Plain-text document sources:
┌──
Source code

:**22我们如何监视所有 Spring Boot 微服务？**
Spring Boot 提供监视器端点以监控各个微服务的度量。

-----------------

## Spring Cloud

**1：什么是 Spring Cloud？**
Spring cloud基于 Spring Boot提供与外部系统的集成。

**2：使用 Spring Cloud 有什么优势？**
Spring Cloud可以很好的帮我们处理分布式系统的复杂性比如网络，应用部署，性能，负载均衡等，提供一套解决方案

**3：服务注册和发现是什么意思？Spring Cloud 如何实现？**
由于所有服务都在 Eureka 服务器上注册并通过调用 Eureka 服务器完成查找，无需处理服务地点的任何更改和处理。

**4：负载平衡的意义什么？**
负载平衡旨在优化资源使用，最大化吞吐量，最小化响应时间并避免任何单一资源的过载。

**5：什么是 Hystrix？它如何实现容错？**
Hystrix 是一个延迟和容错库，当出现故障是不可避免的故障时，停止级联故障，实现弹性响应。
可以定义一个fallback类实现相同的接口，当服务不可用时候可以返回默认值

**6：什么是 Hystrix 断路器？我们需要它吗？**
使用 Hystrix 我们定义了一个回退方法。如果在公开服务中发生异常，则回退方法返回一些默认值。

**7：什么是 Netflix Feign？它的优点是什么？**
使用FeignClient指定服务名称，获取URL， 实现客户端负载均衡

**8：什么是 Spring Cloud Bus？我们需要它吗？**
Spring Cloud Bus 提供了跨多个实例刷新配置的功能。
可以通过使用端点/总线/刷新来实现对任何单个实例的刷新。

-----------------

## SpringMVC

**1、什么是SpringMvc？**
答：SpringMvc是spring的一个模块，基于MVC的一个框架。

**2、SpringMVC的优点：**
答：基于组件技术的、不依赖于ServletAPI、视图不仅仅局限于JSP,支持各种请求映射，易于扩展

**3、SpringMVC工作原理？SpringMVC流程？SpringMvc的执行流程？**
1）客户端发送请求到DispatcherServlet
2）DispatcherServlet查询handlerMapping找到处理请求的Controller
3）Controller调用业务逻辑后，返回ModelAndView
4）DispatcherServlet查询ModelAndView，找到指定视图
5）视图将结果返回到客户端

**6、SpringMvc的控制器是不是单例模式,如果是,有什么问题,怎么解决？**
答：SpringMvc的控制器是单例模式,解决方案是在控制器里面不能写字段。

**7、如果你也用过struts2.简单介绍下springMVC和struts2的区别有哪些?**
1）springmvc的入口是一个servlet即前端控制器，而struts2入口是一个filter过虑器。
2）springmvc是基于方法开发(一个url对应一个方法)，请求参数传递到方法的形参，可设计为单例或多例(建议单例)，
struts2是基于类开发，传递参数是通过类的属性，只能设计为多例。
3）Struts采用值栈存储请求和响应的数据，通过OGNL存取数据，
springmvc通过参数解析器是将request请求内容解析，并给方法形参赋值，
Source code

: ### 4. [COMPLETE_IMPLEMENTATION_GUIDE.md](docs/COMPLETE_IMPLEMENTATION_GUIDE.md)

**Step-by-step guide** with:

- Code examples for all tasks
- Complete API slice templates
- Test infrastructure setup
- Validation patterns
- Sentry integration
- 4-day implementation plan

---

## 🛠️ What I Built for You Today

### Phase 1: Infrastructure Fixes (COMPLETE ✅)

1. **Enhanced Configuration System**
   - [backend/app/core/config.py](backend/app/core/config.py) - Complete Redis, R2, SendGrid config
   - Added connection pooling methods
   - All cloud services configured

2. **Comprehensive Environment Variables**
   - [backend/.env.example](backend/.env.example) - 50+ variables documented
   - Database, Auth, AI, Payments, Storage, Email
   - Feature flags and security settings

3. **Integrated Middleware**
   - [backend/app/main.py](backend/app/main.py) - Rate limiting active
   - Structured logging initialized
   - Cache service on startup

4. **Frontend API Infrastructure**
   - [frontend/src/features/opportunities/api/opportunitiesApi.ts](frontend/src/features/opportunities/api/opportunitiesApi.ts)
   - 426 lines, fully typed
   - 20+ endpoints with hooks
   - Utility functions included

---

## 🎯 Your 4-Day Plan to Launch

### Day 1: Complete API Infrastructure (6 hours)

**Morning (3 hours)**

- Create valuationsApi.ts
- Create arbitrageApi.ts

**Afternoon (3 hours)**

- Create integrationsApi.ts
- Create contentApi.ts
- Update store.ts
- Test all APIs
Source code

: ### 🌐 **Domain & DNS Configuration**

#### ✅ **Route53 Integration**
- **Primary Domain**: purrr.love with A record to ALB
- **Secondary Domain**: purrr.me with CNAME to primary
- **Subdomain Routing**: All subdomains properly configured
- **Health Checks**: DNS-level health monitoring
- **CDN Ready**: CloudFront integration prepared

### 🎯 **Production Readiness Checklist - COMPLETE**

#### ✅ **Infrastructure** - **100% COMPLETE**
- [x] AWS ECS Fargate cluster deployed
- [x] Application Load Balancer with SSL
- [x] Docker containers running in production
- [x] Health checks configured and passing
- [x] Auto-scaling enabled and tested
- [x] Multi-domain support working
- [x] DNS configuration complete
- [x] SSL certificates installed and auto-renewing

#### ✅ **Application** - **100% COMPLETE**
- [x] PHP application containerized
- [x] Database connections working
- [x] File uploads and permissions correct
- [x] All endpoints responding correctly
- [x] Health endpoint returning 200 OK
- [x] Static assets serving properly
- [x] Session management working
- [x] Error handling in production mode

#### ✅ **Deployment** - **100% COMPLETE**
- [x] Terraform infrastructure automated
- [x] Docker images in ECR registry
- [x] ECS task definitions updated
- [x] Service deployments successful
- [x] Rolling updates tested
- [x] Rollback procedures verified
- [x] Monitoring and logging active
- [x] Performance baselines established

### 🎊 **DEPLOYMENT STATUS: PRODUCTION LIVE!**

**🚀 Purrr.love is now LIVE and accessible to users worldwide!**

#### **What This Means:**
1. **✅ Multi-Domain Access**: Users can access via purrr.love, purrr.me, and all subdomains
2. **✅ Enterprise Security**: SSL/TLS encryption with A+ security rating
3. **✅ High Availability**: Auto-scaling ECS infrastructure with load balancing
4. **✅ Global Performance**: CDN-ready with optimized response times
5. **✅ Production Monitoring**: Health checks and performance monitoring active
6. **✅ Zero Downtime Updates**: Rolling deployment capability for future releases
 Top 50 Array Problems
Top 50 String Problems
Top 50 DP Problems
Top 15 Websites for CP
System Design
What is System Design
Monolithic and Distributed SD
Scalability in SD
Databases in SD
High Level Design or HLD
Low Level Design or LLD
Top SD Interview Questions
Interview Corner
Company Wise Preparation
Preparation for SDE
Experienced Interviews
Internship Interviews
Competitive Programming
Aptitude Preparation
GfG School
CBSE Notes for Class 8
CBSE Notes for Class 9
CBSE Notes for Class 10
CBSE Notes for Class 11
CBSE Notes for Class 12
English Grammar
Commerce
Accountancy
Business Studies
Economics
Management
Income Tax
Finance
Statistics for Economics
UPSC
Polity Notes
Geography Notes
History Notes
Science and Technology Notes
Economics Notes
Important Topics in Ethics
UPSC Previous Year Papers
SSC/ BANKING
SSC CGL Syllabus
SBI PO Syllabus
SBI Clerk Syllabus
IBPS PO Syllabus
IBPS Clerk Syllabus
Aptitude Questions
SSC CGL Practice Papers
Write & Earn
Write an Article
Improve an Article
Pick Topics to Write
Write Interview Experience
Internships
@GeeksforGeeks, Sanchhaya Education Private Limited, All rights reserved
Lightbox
└──
## [PROBLEM DETAILS]
Copy out every line of the rows above word for word.

## [TASK RESULT]
Source code

:**22我们如何监视所有 Spring Boot 微服务？**
Spring Boot 提供监视器端点以监控各个微服务的度量。

-----------------

## Spring Cloud

**1：什么是 Spring Cloud？**
Spring cloud基于 Spring Boot提供与外部系统的集成。

**2：使用 Spring Cloud 有什么优势？**
Spring Cloud可以很好的帮我们处理分布式系统的复杂性比如网络，应用部署，性能，负载均衡等，提供一套解决方案

**3：服务注册和发现是什么意思？Spring Cloud 如何实现？**
由于所有服务都在 Eureka 服务器上注册并通过调用 Eureka 服务器完成查找，无需处理服务地点的任何更改和处理。

**4：负载平衡的意义什么？**
负载平衡旨在优化资源使用，最大化吞吐量，最小化响应时间并避免任何单一资源的过载。

**5：什么是 Hystrix？它如何实现容错？**
Hystrix 是一个延迟和容错库，当出现故障是不可避免的故障时，停止级联故障，实现弹性响应。
可以定义一个fallback类实现相同的接口，当服务不可用时候可以返回默认值

**6：什么是 Hystrix 断路器？我们需要它吗？**
使用 Hystrix 我们定义了一个回退方法。如果在公开服务中发生异常，则回退方法返回一些默认值。

**7：什么是 Netflix Feign？它的优点是什么？**
使用FeignClient指定服务名称，获取URL， 实现客户端负载均衡

**8：什么是 Spring Cloud Bus？我们需要它吗？**
Spring Cloud Bus 提供了跨多个实例刷新配置的功能。
可以通过使用端点/总线/刷新来实现对任何单个实例的刷新。

-----------------

## SpringMVC

**1、什么是SpringMvc？**
答：SpringMvc是spring的一个模块，基于MVC的一个框架。

**2、SpringMVC的优点：**
答：基于组件技术的、不依赖于ServletAPI、视图不仅仅局限于JSP,支持各种请求映射，易于扩展

**3、SpringMVC工作原理？SpringMVC流程？SpringMvc的执行流程？**
1）客户端发送请求到DispatcherServlet
2）DispatcherServlet查询handlerMapping找到处理请求的Controller
3）Controller调用业务逻辑后，返回ModelAndView
4）DispatcherServlet查询ModelAndView，找到指定视图
5）视图将结果返回到客户端

**6、SpringMvc的控制器是不是单例模式,如果是,有什么问题,怎么解决？**
答：SpringMvc的控制器是单例模式,解决方案是在控制器里面不能写字段。

**7、如果你也用过struts2.简单介绍下springMVC和struts2的区别有哪些?**
1）springmvc的入口是一个servlet即前端控制器，而struts2入口是一个filter过虑器。
2）springmvc是基于方法开发(一个url对应一个方法)，请求参数传递到方法的形参，可设计为单例或多例(建议单例)，
struts2是基于类开发，传递参数是通过类的属性，只能设计为多例。
3）Struts采用值栈存储请求和响应的数据，通过OGNL存取数据，
springmvc通过参数解析器是将request请求内容解析，并给方法形参赋值，
Source code

: ### 4. [COMPLETE_IMPLEMENTATION_GUIDE.md](docs/COMPLETE_IMPLEMENTATION_GUIDE.md)

**Step-by-step guide** with:

- Code examples for all tasks
- Complete API slice templates
- Test infrastructure setup
- Validation patterns
- Sentry integration
- 4-day implementation plan

---

## 🛠️ What I Built for You Today

### Phase 1: Infrastructure Fixes (COMPLETE ✅)

1. **Enhanced Configuration System**
   - [backend/app/core/config.py](backend/app/core/config.py) - Complete Redis, R2, SendGrid config
   - Added connection pooling methods
   - All cloud services configured

2. **Comprehensive Environment Variables**
   - [backend/.env.example](backend/.env.example) - 50+ variables documented
   - Database, Auth, AI, Payments, Storage, Email
   - Feature flags and security settings

3. **Integrated Middleware**
   - [backend/app/main.py](backend/app/main.py) - Rate limiting active
   - Structured logging initialized
   - Cache service on startup

4. **Frontend API Infrastructure**
   - [frontend/src/features/opportunities/api/opportunitiesApi.ts](frontend/src/features/opportunities/api/opportunitiesApi.ts)
   - 426 lines, fully typed
   - 20+ endpoints with hooks
   - Utility functions included

---

## 🎯 Your 4-Day Plan to Launch

### Day 1: Complete API Infrastructure (6 hours)

**Morning (3 hours)**

- Create valuationsApi.ts
- Create arbitrageApi.ts

**Afternoon (3 hours)**

- Create integrationsApi.ts
- Create contentApi.ts
- Update store.ts
- Test all APIs
Source code

: ### 🌐 **Domain & DNS Configuration**

#### ✅ **Route53 Integration**
- **Primary Domain**: purrr.love with A record to ALB
- **Secondary Domain**: purrr.me with CNAME to primary
- **Subdomain Routing**: All subdomains properly configured
- **Health Checks**: DNS-level health monitoring
- **CDN Ready**: CloudFront integration prepared

### 🎯 **Production Readiness Checklist - COMPLETE**

#### ✅ **Infrastructure** - **100% COMPLETE**
- [x] AWS ECS Fargate cluster deployed
- [x] Application Load Balancer with SSL
- [x] Docker containers running in production
- [x] Health checks configured and passing
- [x] Auto-scaling enabled and tested
- [x] Multi-domain support working
- [x] DNS configuration complete
- [x] SSL certificates installed and auto-renewing

#### ✅ **Application** - **100% COMPLETE**
- [x] PHP application containerized
- [x] Database connections working
- [x] File uploads and permissions correct
- [x] All endpoints responding correctly
- [x] Health endpoint returning 200 OK
- [x] Static assets serving properly
- [x] Session management working
- [x] Error handling in production mode

#### ✅ **Deployment** - **100% COMPLETE**
- [x] Terraform infrastructure automated
- [x] Docker images in ECR registry
- [x] ECS task definitions updated
- [x] Service deployments successful
- [x] Rolling updates tested
- [x] Rollback procedures verified
- [x] Monitoring and logging active
- [x] Performance baselines established

### 🎊 **DEPLOYMENT STATUS: PRODUCTION LIVE!**

**🚀 Purrr.love is now LIVE and accessible to users worldwide!**

#### **What This Means:**
1. **✅ Multi-Domain Access**: Users can access via purrr.love, purrr.me, and all subdomains
2. **✅ Enterprise Security**: SSL/TLS encryption with A+ security rating
3. **✅ High Availability**: Auto-scaling ECS infrastructure with load balancing
4. **✅ Global Performance**: CDN-ready with optimized response times
5. **✅ Production Monitoring**: Health checks and performance monitoring active
6. **✅ Zero Downtime Updates**: Rolling deployment capability for future releases
 Top 50 Array Problems
Top 50 String Problems
Top 50 DP Problems
Top 15 Websites for CP
System Design
What is System Design
Monolithic and Distributed SD
Scalability in SD
Databases in SD
High Level Design or HLD
Low Level Design or LLD
Top SD Interview Questions
Interview Corner
Company Wise Preparation
Preparation for SDE
Experienced Interviews
Internship Interviews
Competitive Programming
Aptitude Preparation
GfG School
CBSE Notes for Class 8
CBSE Notes for Class 9
CBSE Notes for Class 10
CBSE Notes for Class 11
CBSE Notes for Class 12
English Grammar
Commerce
Accountancy
Business Studies
Economics
Management
Income Tax
Finance
Statistics for Economics
UPSC
Polity Notes
Geography Notes
History Notes
Science and Technology Notes
Economics Notes
Important Topics in Ethics
UPSC Previous Year Papers
SSC/ BANKING
SSC CGL Syllabus
SBI PO Syllabus
SBI Clerk Syllabus
IBPS PO Syllabus
IBPS Clerk Syllabus
Aptitude Questions
SSC CGL Practice Papers
Write & Earn
Write an Article
Improve an Article
Pick Topics to Write
Write Interview Experience
Internships
@GeeksforGeeks, Sanchhaya Education Private Limited, All rights reserved
Lightbox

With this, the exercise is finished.